The executable will run at the fastest possible speed on Yellowstone and Caldera. On Geyser, it may crash with an "Illegal Instruction" error at runtime.

Compiling on Yellowstone is restricted to the six login nodes (yslogin1-6); it is not permitted on the batch nodes.

Compile on Geyser if…

  • You want to ensure that your code will run on Geyser.

The executable compiled on Geyser also will run on Yellowstone or Caldera, but likely slower than if it were compiled on Yellowstone. To compile on Geyser, submit an interactive or batch job specifying the "geyser" queue.


* In addition to multiple compilers, CISL keeps available multiple versions of libraries to accommodate a wide range of users' needs. Rather than rely on the environment variable LD_LIBRARY_PATH to find the correct libraries dynamically, we encode library paths within the binaries when you build Executable and Linkable Format (ELF) executables. To do this, we use RPATH rather than LD_LIBRARY_PATH to set the necessary paths to shared libraries.
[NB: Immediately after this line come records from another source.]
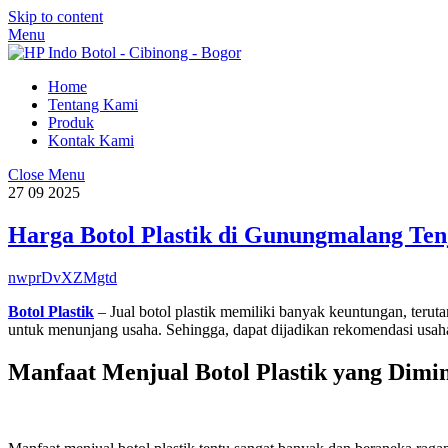
Skip to content
Menu
Home
Tentang Kami
Produk
Kontak Kami
Close Menu
27
09
2025
Harga Botol Plastik di Gunungmalang Ten
nwprDvXZMgtd
Botol Plastik
– Jual botol plastik memiliki banyak keuntungan, ter
untuk menunjang usaha. Sehingga, dapat dijadikan rekomendasi usa
Manfaat Menjual Botol Plastik yang Dimin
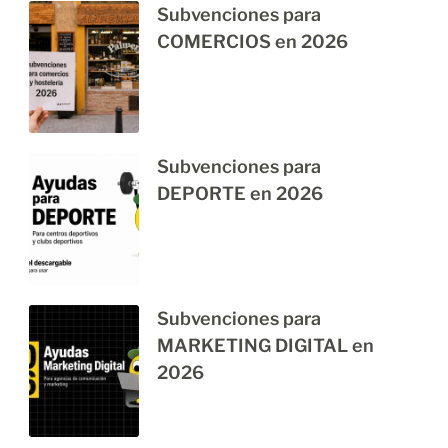
Subvenciones para
COMERCIOS en 2026
Subvenciones para
DEPORTE en 2026
Subvenciones para
MARKETING DIGITAL en
2026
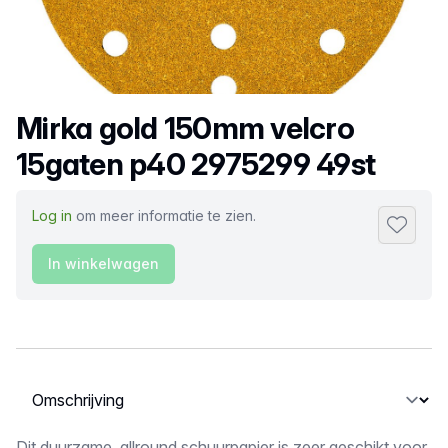
Productnaam
Mirka gold 150mm velcro
15gaten p40 2975299 49st
Log in
om meer informatie te zien.
Toevoeg
In winkelwagen
Selecteer een tabblad
Dit duurzame, allround schuurpapier is zeer geschikt voor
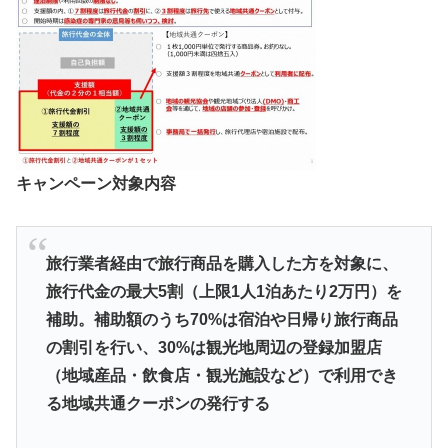
キャンペーン対象内容
旅行業者経由で旅行商品を購入した方を対象に、
旅行代金の最大5割（上限1人1泊あたり2万円）を
補助。補助額のうち70%
は宿泊や日帰り旅行商品
の割引を行い、30%は観光地周辺の登録加盟店
（地域産品・飲食店・観光施設など）で利用でき
る地域共通クーポンの発行する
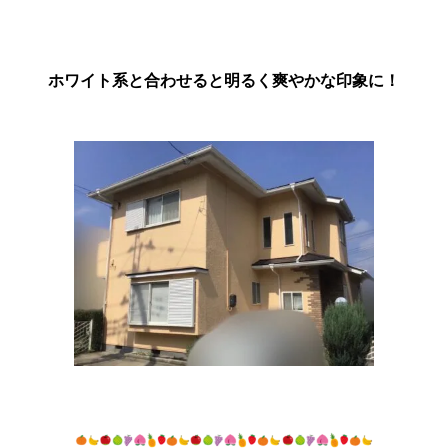
ホワイト系と合わせると明るく爽やかな印象に！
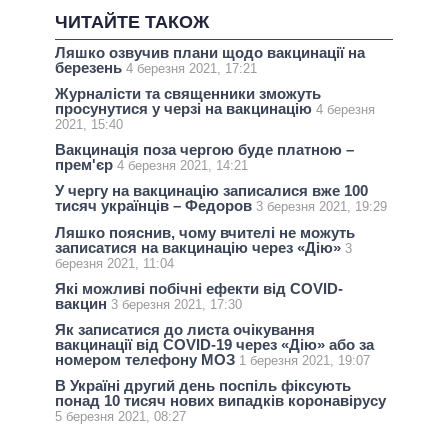
ЧИТАЙТЕ ТАКОЖ
Ляшко озвучив плани щодо вакцинації на
березень
4 березня 2021, 17:21
Журналісти та священники зможуть
просунутися у черзі на вакцинацію
4 березня
2021, 15:40
Вакцинація поза чергою буде платною –
прем'єр
4 березня 2021, 14:21
У чергу на вакцинацію записалися вже 100
тисяч українців – Федоров
3 березня 2021, 19:29
Ляшко пояснив, чому вчителі не можуть
записатися на вакцинацію через «Дію»
3
березня 2021, 11:04
Які можливі побічні ефекти від COVID-
вакцин
3 березня 2021, 17:30
Як записатися до листа очікування
вакцинації від COVID-19 через «Дію» або за
номером телефону МОЗ
1 березня 2021, 19:07
В Україні другий день поспіль фіксують
понад 10 тисяч нових випадків коронавірусу
5 березня 2021, 08:27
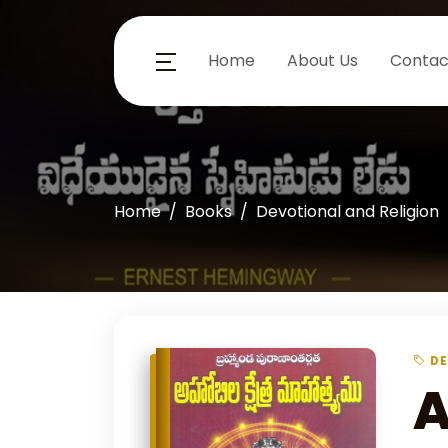
Home
About Us
Contac
Home
Books
Devotional and Religion
DE
A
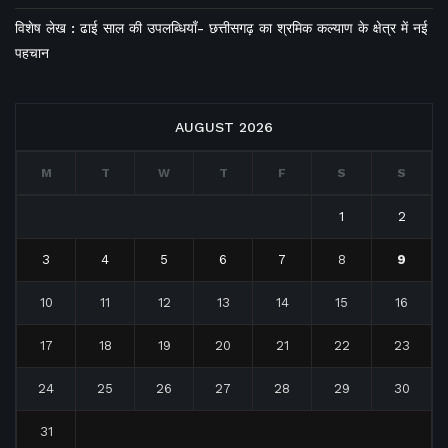
विशेष लेख : ढाई साल की उपलब्धियाँ- छत्तीसगढ़ का श्रमिक कल्याण के क्षेत्र में नई
पहचान
AUGUST 2026
M
T
W
T
F
S
S
1
2
3
4
5
6
7
8
9
10
11
12
13
14
15
16
17
18
19
20
21
22
23
24
25
26
27
28
29
30
31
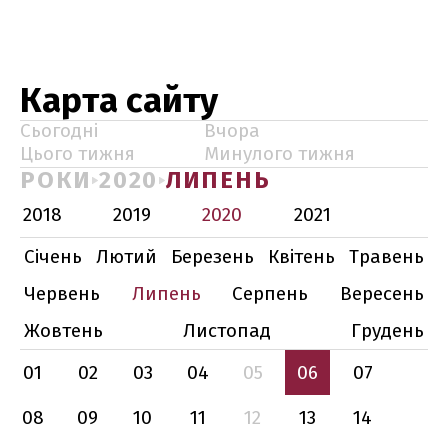
Карта сайту
Сьогодні
Вчора
Цього тижня
Минулого тижня
РОКИ
2020
ЛИПЕНЬ
2018
2019
2020
2021
Січень
Лютий
Березень
Квітень
Травень
Червень
Липень
Серпень
Вересень
Жовтень
Листопад
Грудень
01
02
03
04
05
06
07
08
09
10
11
12
13
14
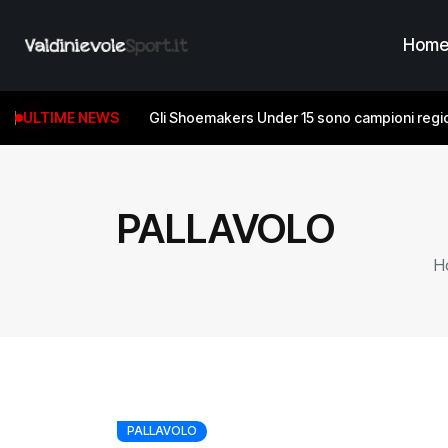
Hom
ULTIME NEWS
Gli Shoemakers Under 15 sono campioni regio
PALLAVOLO
H
PALLAVOLO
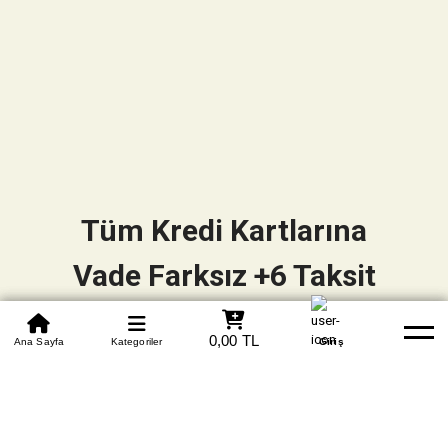
Tüm Kredi Kartlarına
Vade Farksız +6 Taksit
0850 305 09 70
0,00 TL
Beden Tablosu
Ana Sayfa
Kategoriler
Banka Hesapları
Whatsapp
Yardım
Giriş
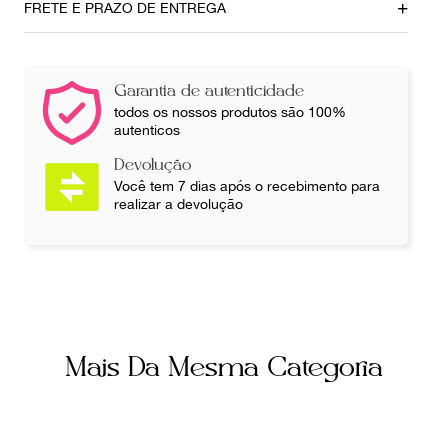
5,5cm
16cm
FRETE E PRAZO DE ENTREGA
Ainda com dúvidas sobre as medidas? Fale com a nossa
equipe.
Garantia de autenticidade
todos os nossos produtos são 100%
autenticos
Devolução
Você tem 7 dias após o recebimento para
realizar a devolução
Mais Da Mesma Categoria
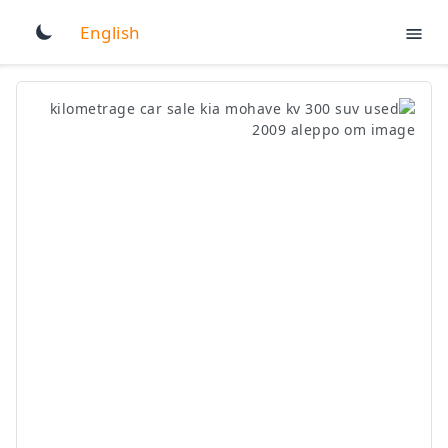
English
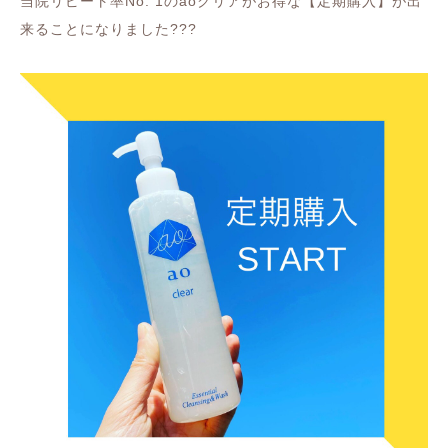
当院リピート率
No. 1
の
ao
クリアがお得な【定期購入】が出
来ることになりました
???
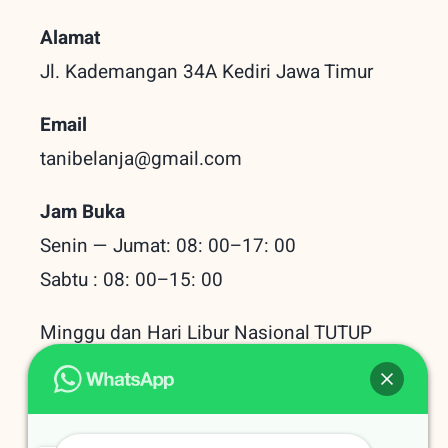
Alamat
Jl. Kademangan 34A Kediri
Jawa Timur
Email
tanibelanja@gmail.com
Jam Buka
Senin — Jumat: 08: 00–17: 00
Sabtu : 08: 00–15: 00
Minggu dan Hari Libur Nasional TUTUP
Baru Dilihat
This enables your executable to work regardless of updates to new default versions of the various libraries; it doesn't have to search dynamically at run time to load them. It also means you don't need to worry about setting the variable or loading another module, greatly reducing the likelihood of runtime errors.

** MPI versions of the C++ PGI and PathScale compilers are not available.